Work task:
Once the line containing "trądzikową. Będziesz mieć również" is found in the records below, return it and each following line exactly, up to and including the line containing "Πέπλου του ΤΟΕΒ", and nothing else.

[Data records]
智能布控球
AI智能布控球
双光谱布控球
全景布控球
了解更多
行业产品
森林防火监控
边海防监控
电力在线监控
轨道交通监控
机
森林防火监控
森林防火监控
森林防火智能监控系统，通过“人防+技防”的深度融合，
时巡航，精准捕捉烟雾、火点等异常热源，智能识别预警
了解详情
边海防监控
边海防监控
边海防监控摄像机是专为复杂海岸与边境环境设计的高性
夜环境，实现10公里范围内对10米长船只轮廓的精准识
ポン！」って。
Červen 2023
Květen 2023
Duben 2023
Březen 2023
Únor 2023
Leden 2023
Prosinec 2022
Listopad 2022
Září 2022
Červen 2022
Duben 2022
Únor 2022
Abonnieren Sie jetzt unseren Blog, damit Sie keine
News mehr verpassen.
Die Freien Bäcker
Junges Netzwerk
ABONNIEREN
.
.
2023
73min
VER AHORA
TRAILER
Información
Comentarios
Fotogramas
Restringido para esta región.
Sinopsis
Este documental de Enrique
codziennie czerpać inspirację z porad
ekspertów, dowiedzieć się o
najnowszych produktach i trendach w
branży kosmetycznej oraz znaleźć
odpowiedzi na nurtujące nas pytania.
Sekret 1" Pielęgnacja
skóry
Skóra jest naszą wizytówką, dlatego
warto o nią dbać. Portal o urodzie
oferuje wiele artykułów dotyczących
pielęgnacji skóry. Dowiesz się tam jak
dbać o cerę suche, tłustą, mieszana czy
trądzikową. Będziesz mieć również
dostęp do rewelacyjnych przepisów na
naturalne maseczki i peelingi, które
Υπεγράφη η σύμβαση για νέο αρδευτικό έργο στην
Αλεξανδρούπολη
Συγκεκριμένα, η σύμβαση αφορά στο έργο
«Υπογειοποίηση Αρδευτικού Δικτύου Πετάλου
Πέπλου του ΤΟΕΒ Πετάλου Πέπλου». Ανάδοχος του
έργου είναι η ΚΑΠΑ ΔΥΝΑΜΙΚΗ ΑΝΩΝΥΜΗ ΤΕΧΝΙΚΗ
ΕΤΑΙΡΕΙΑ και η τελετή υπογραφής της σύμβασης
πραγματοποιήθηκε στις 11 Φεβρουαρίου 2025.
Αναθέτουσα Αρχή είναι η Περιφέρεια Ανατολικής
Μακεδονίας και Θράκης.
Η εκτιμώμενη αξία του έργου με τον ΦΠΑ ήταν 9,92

---

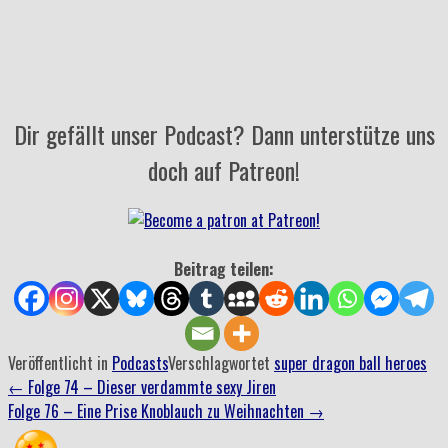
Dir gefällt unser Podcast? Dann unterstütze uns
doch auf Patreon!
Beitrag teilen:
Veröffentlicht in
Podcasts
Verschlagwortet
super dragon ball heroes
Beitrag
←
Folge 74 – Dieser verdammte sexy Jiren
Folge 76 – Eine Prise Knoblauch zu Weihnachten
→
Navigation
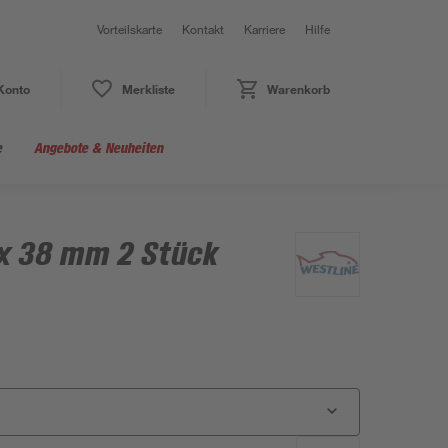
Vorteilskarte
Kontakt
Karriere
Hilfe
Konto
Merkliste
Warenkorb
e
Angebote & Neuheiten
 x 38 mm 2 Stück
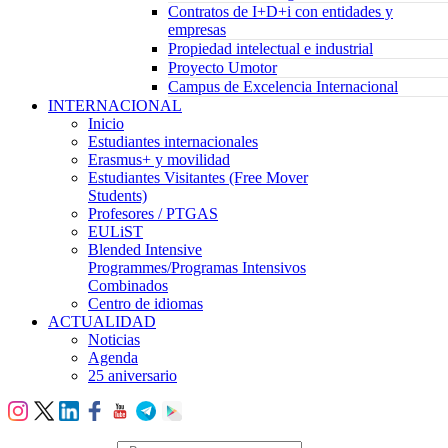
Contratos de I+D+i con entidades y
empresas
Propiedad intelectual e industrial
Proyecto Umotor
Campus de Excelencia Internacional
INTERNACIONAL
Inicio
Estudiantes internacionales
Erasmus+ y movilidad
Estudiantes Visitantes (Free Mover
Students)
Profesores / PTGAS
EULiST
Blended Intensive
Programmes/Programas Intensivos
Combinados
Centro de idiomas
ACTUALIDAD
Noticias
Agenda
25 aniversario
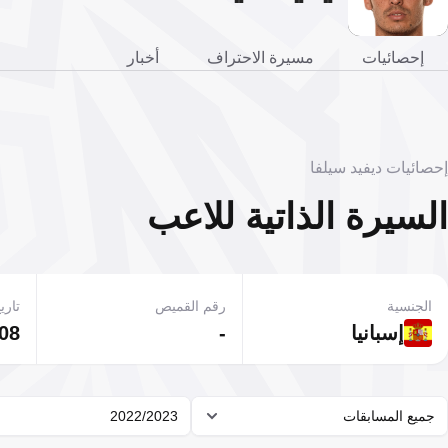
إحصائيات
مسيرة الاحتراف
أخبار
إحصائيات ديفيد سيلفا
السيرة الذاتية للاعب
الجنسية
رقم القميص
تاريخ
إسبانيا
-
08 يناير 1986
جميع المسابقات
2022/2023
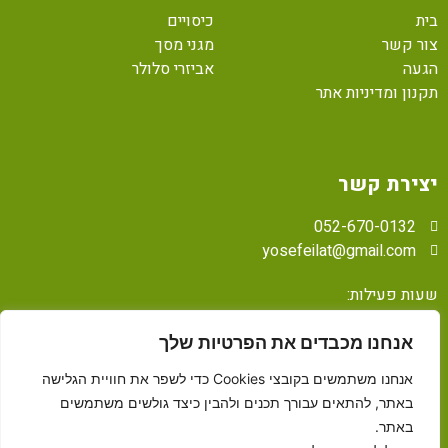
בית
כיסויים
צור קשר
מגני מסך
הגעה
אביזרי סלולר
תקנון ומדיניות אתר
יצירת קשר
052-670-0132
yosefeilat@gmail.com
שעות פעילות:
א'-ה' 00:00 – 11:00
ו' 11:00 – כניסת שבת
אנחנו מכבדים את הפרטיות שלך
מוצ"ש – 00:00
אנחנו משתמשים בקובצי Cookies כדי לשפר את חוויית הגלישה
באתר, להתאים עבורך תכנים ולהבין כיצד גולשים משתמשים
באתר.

...

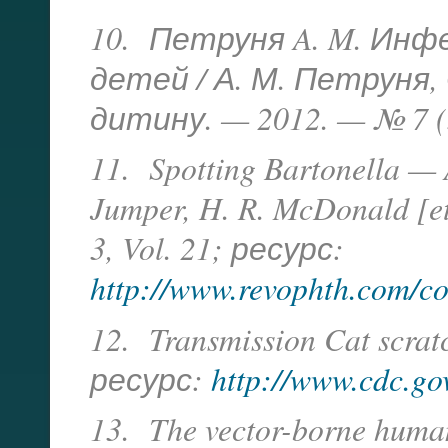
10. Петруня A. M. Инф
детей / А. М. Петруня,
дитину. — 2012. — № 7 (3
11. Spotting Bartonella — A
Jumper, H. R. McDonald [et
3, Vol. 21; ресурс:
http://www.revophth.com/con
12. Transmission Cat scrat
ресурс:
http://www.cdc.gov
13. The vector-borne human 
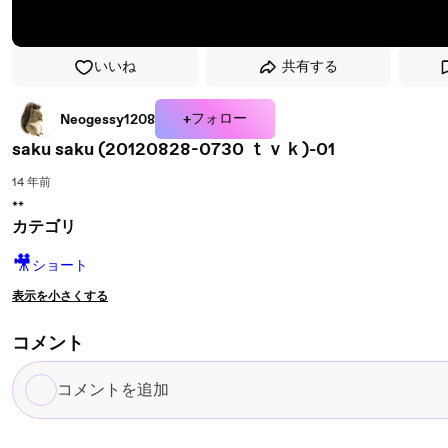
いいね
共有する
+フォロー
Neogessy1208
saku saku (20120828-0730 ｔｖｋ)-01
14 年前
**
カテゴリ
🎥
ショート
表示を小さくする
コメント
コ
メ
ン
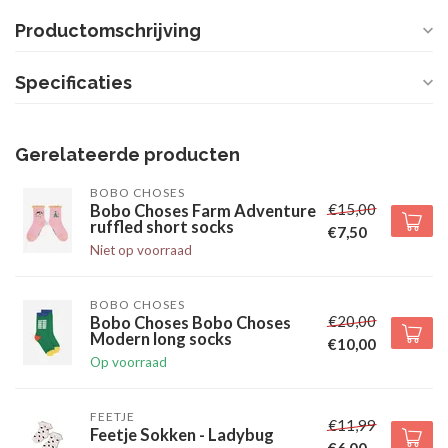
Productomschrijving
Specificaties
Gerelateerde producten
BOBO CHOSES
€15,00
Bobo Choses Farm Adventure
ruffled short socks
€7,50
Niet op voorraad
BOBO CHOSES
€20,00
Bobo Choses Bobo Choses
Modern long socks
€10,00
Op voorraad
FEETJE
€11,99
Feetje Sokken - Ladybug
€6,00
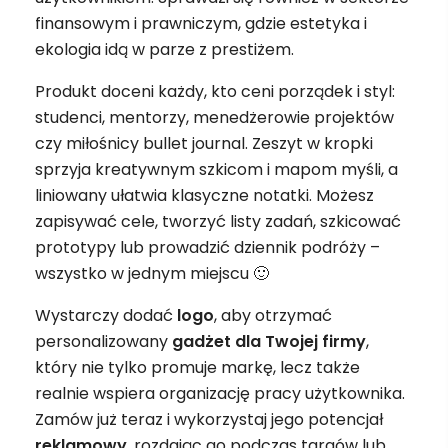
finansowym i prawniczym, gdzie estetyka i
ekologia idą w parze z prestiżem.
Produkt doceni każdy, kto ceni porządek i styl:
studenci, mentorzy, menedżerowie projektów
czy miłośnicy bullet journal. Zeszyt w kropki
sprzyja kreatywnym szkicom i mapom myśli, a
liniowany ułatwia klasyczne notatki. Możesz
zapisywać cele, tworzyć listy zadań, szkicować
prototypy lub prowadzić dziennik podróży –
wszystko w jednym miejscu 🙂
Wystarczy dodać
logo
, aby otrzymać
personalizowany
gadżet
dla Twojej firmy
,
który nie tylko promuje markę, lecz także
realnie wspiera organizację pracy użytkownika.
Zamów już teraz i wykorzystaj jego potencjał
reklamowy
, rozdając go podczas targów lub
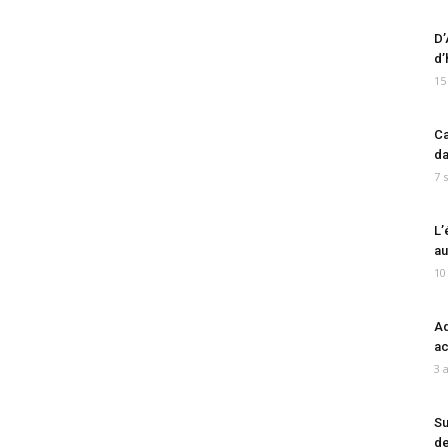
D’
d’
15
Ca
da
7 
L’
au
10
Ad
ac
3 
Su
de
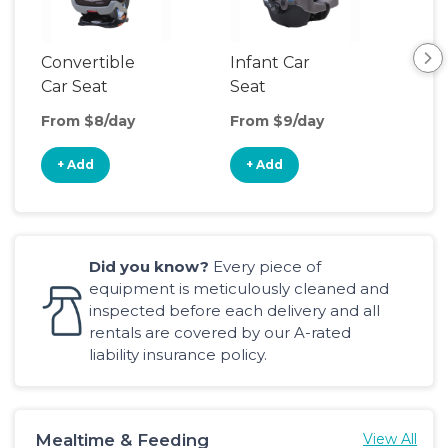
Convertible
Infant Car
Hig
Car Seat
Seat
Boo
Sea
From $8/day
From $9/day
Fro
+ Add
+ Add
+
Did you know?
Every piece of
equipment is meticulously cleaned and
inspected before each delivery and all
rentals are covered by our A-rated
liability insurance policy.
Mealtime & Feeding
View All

Answer area:
trądzikową. Będziesz mieć również
dostęp do rewelacyjnych przepisów na
naturalne maseczki i peelingi, które
Υπεγράφη η σύμβαση για νέο αρδευτικό έργο στην
Αλεξανδρούπολη
Συγκεκριμένα, η σύμβαση αφορά στο έργο
«Υπογειοποίηση Αρδευτικού Δικτύου Πετάλου
Πέπλου του ΤΟΕΒ Πετάλου Πέπλου». Ανάδοχος του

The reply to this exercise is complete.